Фридрих склонился над ней, чмокнул в щеку:
— Я тебя подвезу.
— Спасибо, Феденька, спасешь! Я опоздала. Они уже полчаса сидят. — Соня обалдело взглянула на себя в зеркало: хороша! Яркий рот, может быть слишком яркий? Она бы никогда так не рискнула — насыщенный карминный цвет, такой победительный, почти агрессивный.
— А не слишком? — неуверенно спросила Соня.
— Дура, так и ходи, — велел Фридрих. — Фам фаталь. Роковая. Татьяна, продай ей помаду. Я покупаю.
— Ты зайдешь? — спросила Соня, когда они подъехали к ее дому.
— Что я, французов не видел? — буркнул Фридрих. — Я их, Софья, не люблю. Скупердяи, сутяги, пьянь. Скучнейший народец. Говорить с ними не о чем. Две темы: деньги да бабы. Про деньги — где достать. Про баб — кому сбыть. Иди, Софья.
Соня сидела в машине, не торопясь выбраться на волю. Ей тоже не хотелось никуда идти. На душе гнусно, тошно. Этот кожаный наглец все еще стоит перед глазами.
— Что у нас за новый завлит, откуда? — спросила она. — Наглец редкостный! Какая за ним рука-то? Такое ощущение, что у него папа в ЦК, а мама в Совмине.
Фридрих не спешил отвечать. Он дышал тяжело, одышливо. Темные, с густой проседью, перец с солью, влажные кудрявые его волосы прилипли ко лбу. Жара. Он толстый, ему тяжко, задыхается.

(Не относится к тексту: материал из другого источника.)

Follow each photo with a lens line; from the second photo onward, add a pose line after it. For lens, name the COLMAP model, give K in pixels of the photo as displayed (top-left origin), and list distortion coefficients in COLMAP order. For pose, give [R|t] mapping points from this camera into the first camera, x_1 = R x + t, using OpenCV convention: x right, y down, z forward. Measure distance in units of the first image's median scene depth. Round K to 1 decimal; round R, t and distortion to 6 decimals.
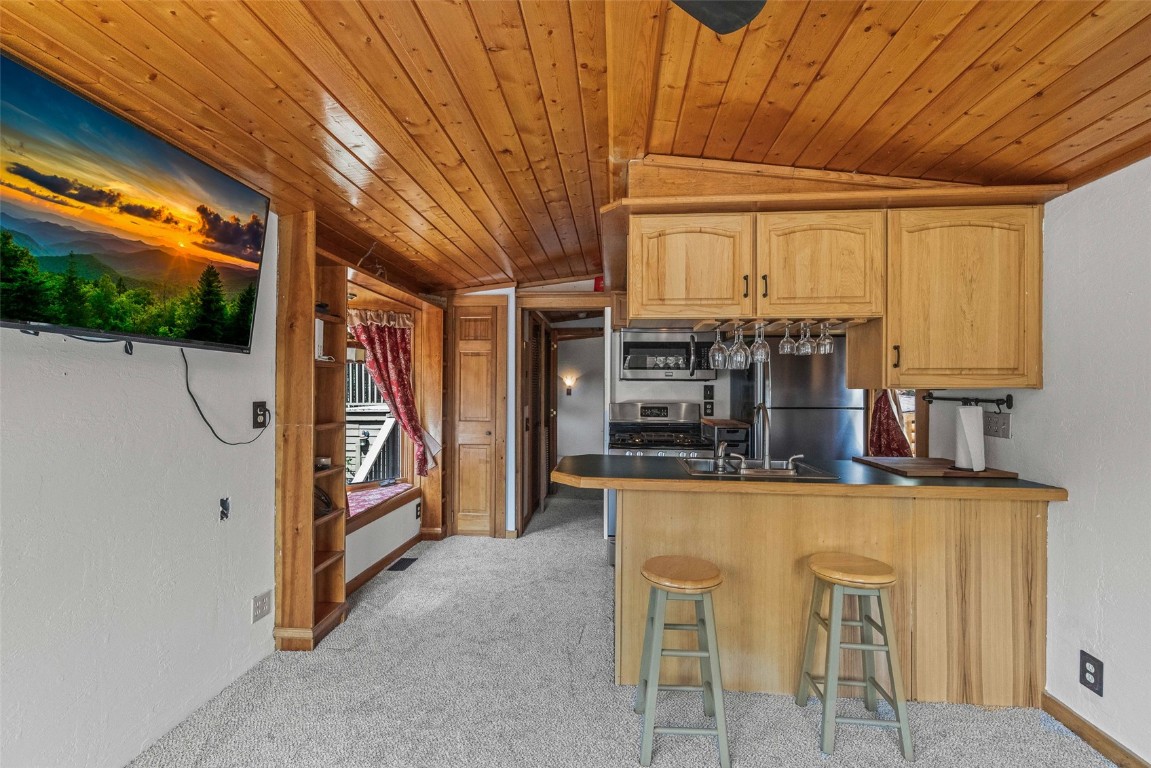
lens RADIAL K [[500.4, 0, 575.0], [0, 500.4, 386.4], [0, 0, 1]] dist [-0.001479, 0.000477]
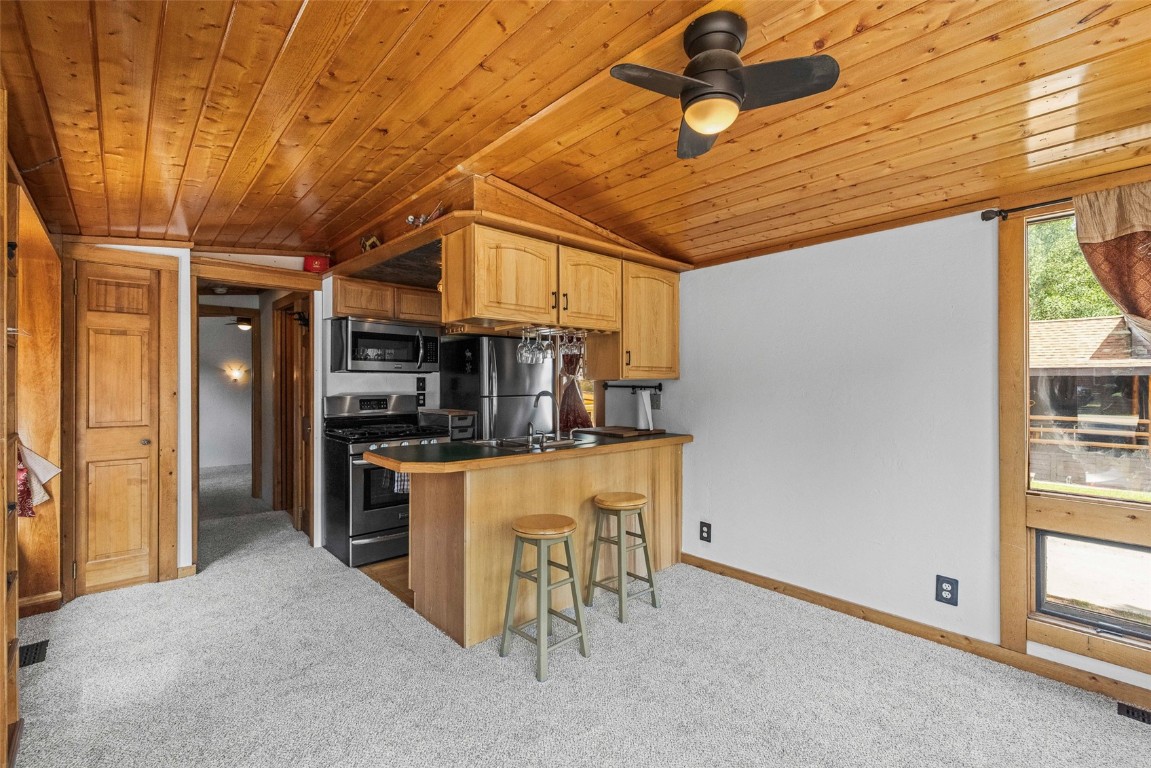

— Почти угадала, — сказал он наконец, глядя на черную «Волгу», стоявшую возле Сониного подъезда.
Шофер и плотненький, корявенький человек в штатском курили у машины, травили, верно, развеселые байки, похохатывали.
— Угадала, — повторил Фридрих. — Почти. Я тебе, Софья, открываю страшную тайну. Знаешь, почему нашему Мейерхольду «Фому Опискина» разрешили? Сняли запрет? Знаешь?
— Нет. — Соня покачала головой.
— Они ему сказали: «Давай валяй своего “Опискина”. С нашими, райкомовскими коррективами, конечно. Но вот тебе наш человек, наш райкомовский Буревестник. Черной молнии подобный. Он у тебя будет завлитом. Отныне будет тут реять. Гордо. Поняла?